Para Laura Bacigalupo, profesional con más de diez años de experiencia en e-commerce, la decisión de sumarse como voluntaria de la mano de Fundación EMPUJAR nació del deseo de participar en una iniciativa con impacto social. Acompañó a jóvenes como mentora y coordinó equipos durante el desarrollo de proyectos vinculados al mundo laboral. Sin embargo, al mirar hacia atrás, lo que más recuerda no son las actividades realizadas, sino el intercambio humano que se generó. «En el fondo, no se trata solo del impacto que yo generé en ellos, sino del que ellos provocaron en mí“, resume. “Conocí jóvenes con historias de vida muy distintas, con ambición y ganas de crecer personal y profesionalmente. También cumplí mi objetivo de participar en algo que dejara huella”, afirma.
Para Félix Benítez, de 19 años, ese fue el aprendizaje más importante de su paso por la Fundación EMPUJAR. “Es un lugar donde creen en el potencial de cada uno, incluso cuando nosotros mismos a veces dudamos de nuestras capacidades”, afirma. Y agrega: “Lo más valioso es el acompañamiento humano. Detrás de cada taller hay personas que dedican tiempo, experiencia y corazón para impulsarnos a construir un mejor futuro. Personas que apuestan por nosotros sin esperar nada a cambio, simplemente porque creen que los jóvenes merecemos oportunidades“.

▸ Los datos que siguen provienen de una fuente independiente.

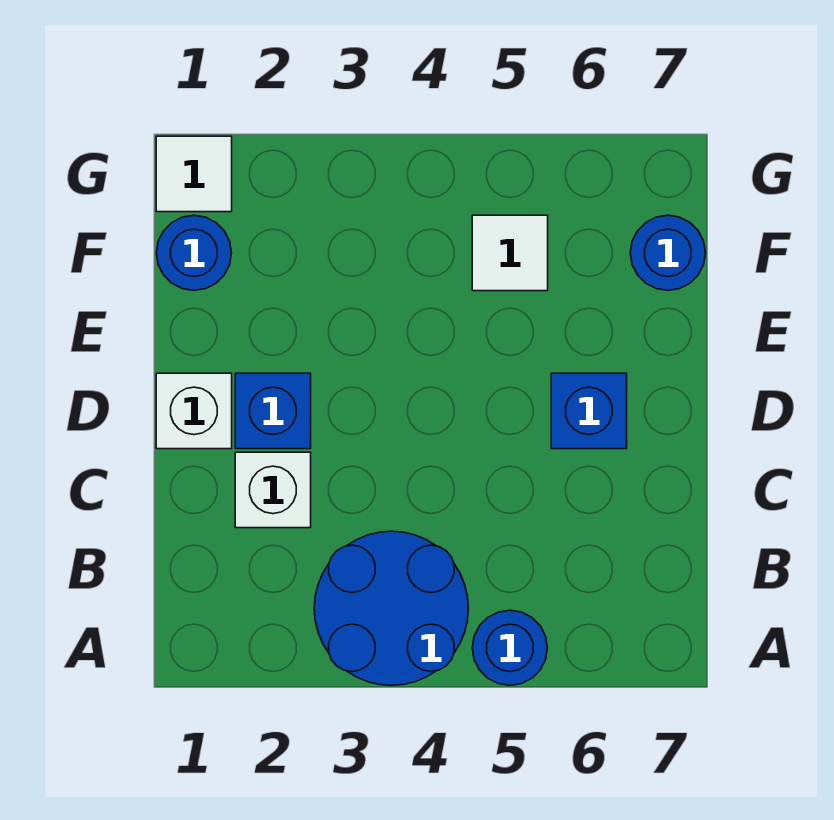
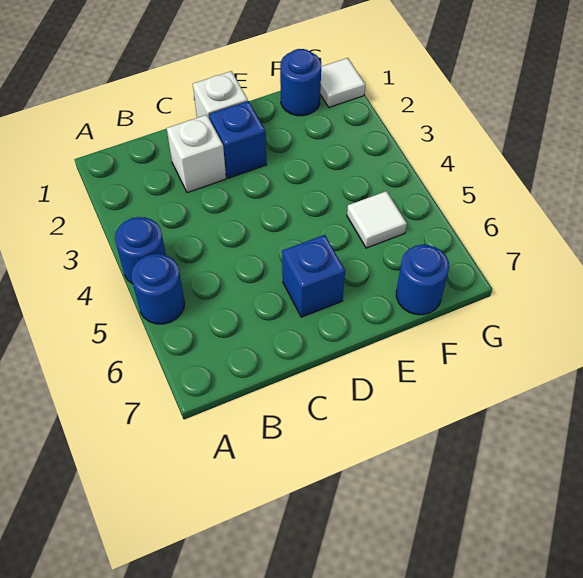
blue 2x2 round brick [314,531,469,685] -> blue 1x1 round brick [115,217,166,284]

Ese intercambio explica por qué el voluntariado profesional genera un impacto en ambos sentidos. Mientras los jóvenes incorporan herramientas para desenvolverse en el mundo del trabajo y amplían su red de vínculos, quienes los acompañan redescubren el valor de compartir conocimientos, abrir puertas y convertirse, muchas veces sin proponérselo, en el primer referente profesional de alguien.
“Quizás ahí resida el mayor aporte del voluntariado profesional. No solamente en compartir conocimientos o enseñar cómo afrontar una entrevista laboral. También en acercar un mundo que para muchos jóvenes permanece lejano, ampliar el horizonte de lo posible y demostrar, con hechos, que el talento necesita oportunidades, pero también personas que crean en él”, resume Segal.
Las historias de María Luján, Magalí, Félix y de las voluntarias Valeria y Laura, muestran que el acceso al empleo también se construye a partir del capital social. Ese conjunto de vínculos, referencias y experiencias que permiten comprender cómo funciona el mundo del trabajo y amplían las oportunidades de inserción laboral.